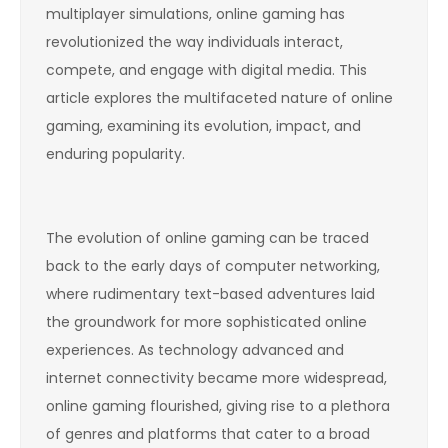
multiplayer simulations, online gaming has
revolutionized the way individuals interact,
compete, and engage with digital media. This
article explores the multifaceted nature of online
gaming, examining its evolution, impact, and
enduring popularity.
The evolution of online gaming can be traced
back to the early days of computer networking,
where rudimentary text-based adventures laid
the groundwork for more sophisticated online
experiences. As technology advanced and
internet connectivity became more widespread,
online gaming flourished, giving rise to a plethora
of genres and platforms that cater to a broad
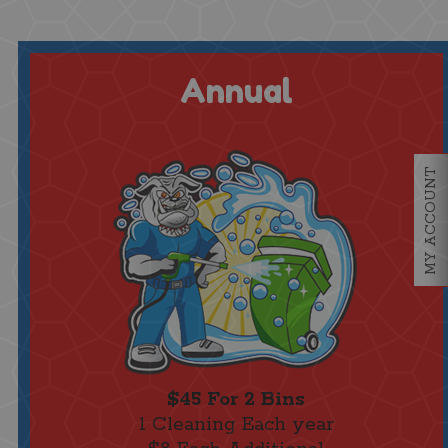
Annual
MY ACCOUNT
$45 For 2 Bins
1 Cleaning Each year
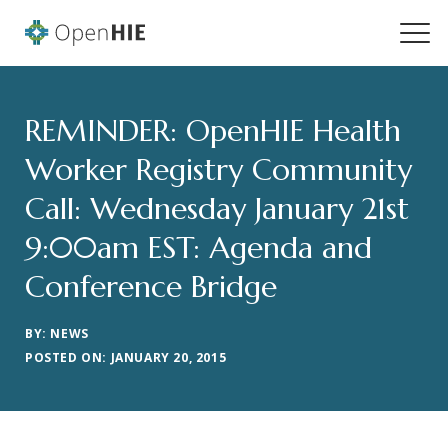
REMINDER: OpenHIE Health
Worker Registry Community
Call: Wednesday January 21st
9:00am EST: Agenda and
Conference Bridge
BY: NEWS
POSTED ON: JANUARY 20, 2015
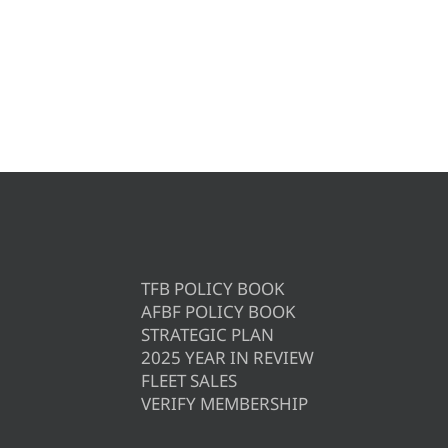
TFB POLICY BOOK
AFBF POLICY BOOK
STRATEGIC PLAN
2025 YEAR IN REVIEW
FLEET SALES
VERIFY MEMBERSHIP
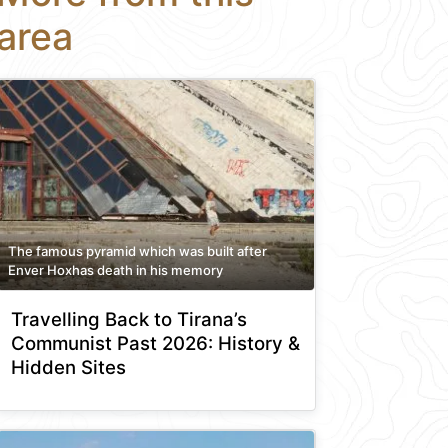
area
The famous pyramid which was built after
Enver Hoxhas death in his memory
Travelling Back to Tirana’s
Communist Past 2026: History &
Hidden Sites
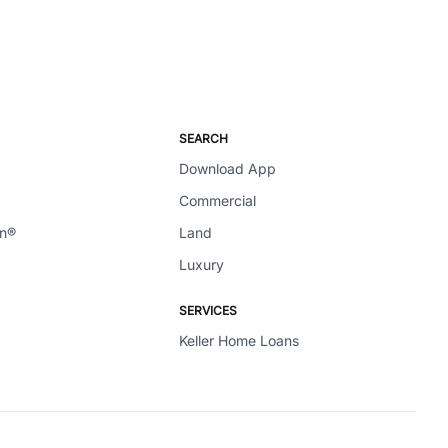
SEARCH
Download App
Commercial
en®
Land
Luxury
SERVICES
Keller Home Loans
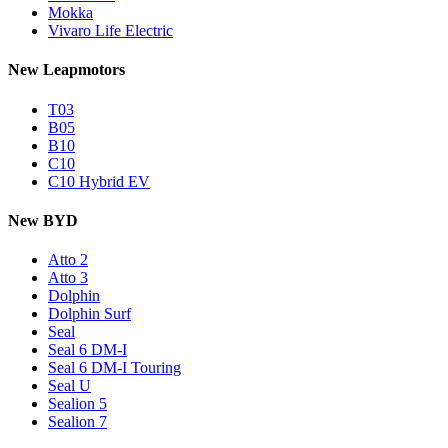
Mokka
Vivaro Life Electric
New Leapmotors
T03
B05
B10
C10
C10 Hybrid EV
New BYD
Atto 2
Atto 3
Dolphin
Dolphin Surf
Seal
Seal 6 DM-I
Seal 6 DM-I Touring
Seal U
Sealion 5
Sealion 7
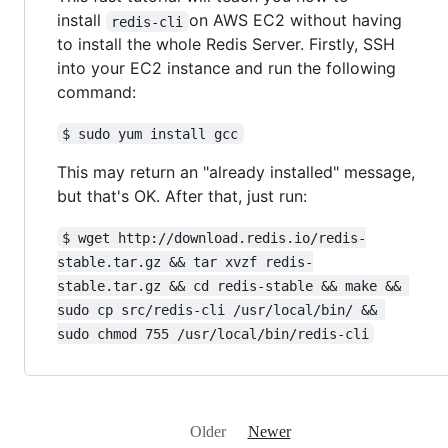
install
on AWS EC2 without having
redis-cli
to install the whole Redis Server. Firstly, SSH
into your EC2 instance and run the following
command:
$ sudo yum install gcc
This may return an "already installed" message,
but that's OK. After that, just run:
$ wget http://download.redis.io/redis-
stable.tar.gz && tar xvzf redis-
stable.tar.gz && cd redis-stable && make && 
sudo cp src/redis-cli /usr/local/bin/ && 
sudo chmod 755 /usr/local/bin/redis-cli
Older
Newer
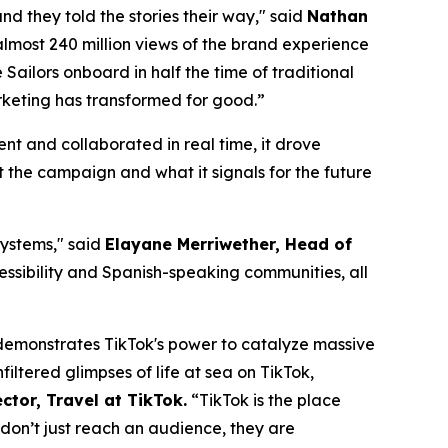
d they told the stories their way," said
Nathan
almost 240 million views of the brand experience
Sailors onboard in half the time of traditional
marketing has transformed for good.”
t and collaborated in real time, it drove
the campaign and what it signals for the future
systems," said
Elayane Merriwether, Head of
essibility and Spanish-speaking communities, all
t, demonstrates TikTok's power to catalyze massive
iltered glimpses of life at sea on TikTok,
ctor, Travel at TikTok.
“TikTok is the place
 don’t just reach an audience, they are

----

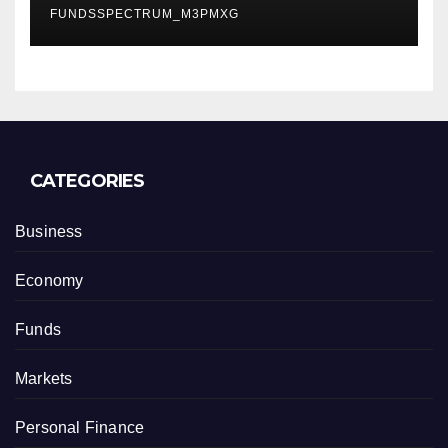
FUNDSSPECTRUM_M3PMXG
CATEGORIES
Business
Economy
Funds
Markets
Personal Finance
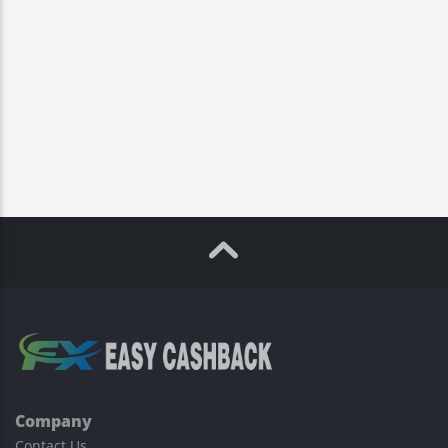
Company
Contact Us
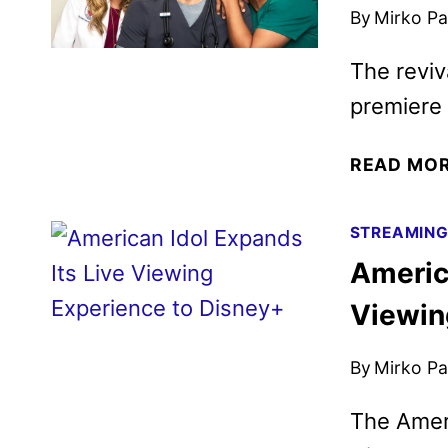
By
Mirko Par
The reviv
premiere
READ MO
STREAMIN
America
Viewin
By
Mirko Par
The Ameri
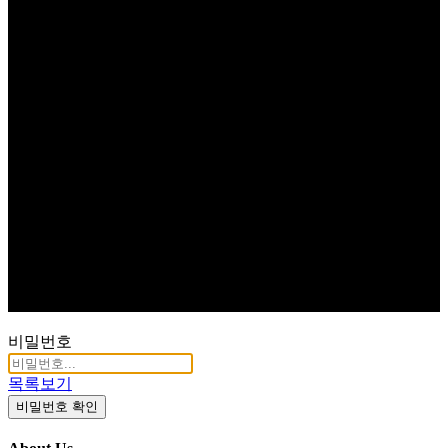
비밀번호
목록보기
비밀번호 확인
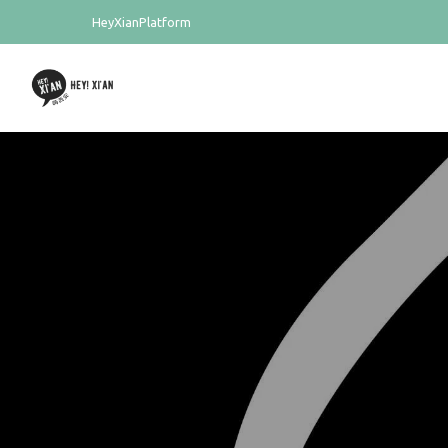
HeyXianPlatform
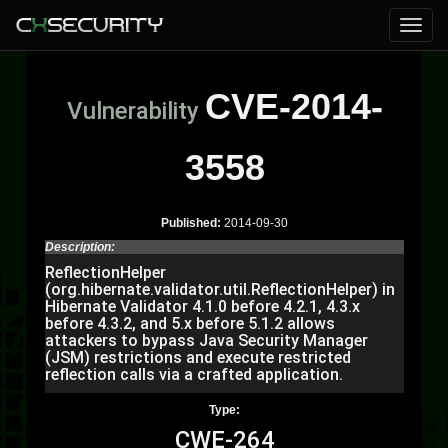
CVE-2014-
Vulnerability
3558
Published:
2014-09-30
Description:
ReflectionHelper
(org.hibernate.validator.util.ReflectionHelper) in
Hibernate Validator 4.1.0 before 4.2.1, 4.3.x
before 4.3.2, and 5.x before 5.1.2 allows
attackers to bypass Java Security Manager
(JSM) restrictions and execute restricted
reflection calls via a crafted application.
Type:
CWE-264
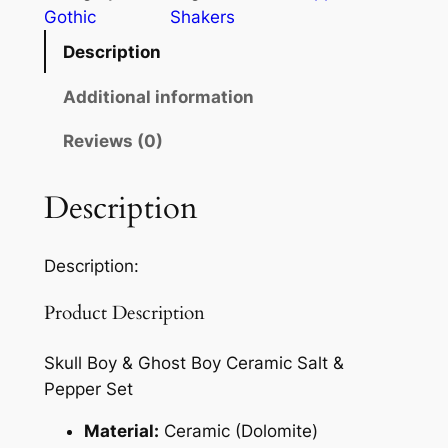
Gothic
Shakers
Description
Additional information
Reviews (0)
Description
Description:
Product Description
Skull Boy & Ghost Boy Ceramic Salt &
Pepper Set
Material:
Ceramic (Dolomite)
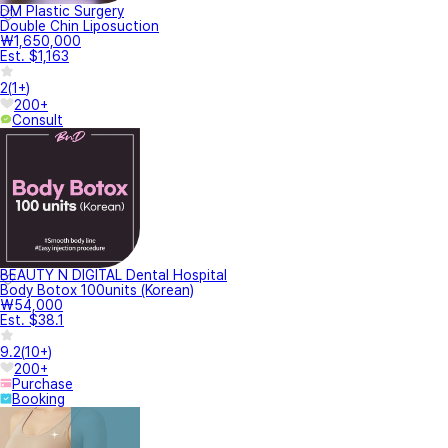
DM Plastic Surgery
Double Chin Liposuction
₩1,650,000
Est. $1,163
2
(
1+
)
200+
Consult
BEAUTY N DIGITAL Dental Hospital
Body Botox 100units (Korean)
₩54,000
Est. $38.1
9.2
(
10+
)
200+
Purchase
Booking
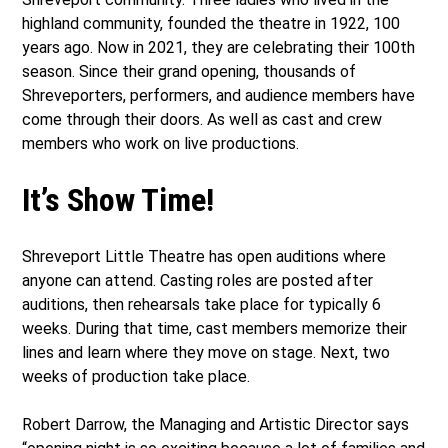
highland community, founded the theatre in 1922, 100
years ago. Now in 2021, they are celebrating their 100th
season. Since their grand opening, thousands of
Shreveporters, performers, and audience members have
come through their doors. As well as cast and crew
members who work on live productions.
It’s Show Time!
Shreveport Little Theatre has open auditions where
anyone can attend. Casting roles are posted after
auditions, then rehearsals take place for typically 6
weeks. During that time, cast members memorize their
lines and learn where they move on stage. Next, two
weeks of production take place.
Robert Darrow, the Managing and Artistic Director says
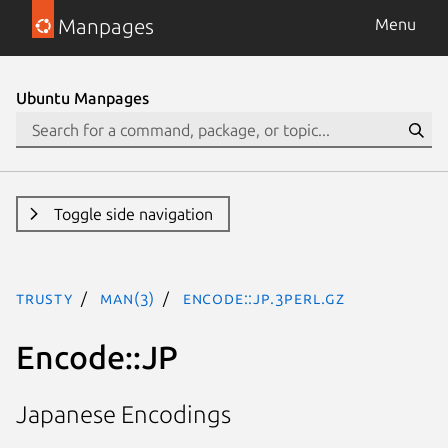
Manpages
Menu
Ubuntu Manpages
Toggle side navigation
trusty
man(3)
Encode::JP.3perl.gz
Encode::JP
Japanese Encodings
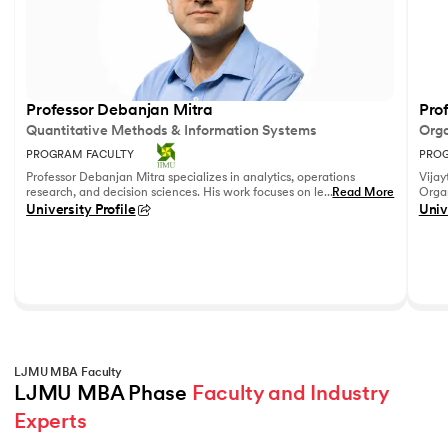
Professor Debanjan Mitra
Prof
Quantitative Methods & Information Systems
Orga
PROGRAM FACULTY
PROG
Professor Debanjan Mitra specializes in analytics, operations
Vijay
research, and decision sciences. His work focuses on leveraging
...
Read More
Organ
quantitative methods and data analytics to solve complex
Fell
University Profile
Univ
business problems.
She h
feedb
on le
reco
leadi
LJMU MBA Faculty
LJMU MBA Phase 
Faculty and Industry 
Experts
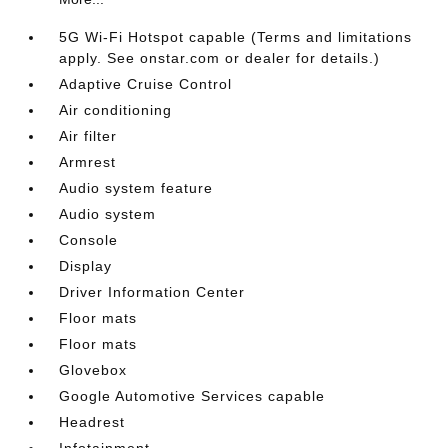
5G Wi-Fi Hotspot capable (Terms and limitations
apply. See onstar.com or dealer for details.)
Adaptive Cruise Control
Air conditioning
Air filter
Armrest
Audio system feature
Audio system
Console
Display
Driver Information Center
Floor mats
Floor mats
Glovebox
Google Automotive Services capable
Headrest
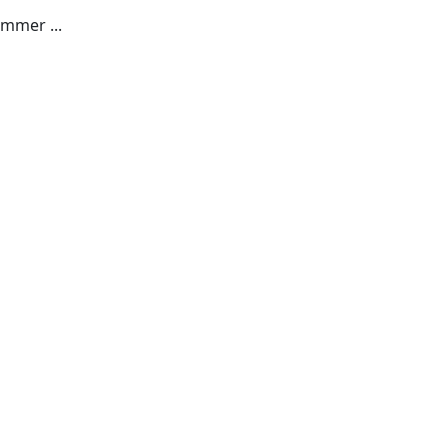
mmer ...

----

Work to be completed
The stretch of entries above that starts with the line containing "almost 240 million" and goes on through the line containing "don’t just reach an audience, they are" is to be transcribed exactly, and no other line is to be transcribed.

Expected output
almost 240 million views of the brand experience
Sailors onboard in half the time of traditional
marketing has transformed for good.”
t and collaborated in real time, it drove
the campaign and what it signals for the future
systems," said
Elayane Merriwether, Head of
essibility and Spanish-speaking communities, all
t, demonstrates TikTok's power to catalyze massive
iltered glimpses of life at sea on TikTok,
ctor, Travel at TikTok.
“TikTok is the place
 don’t just reach an audience, they are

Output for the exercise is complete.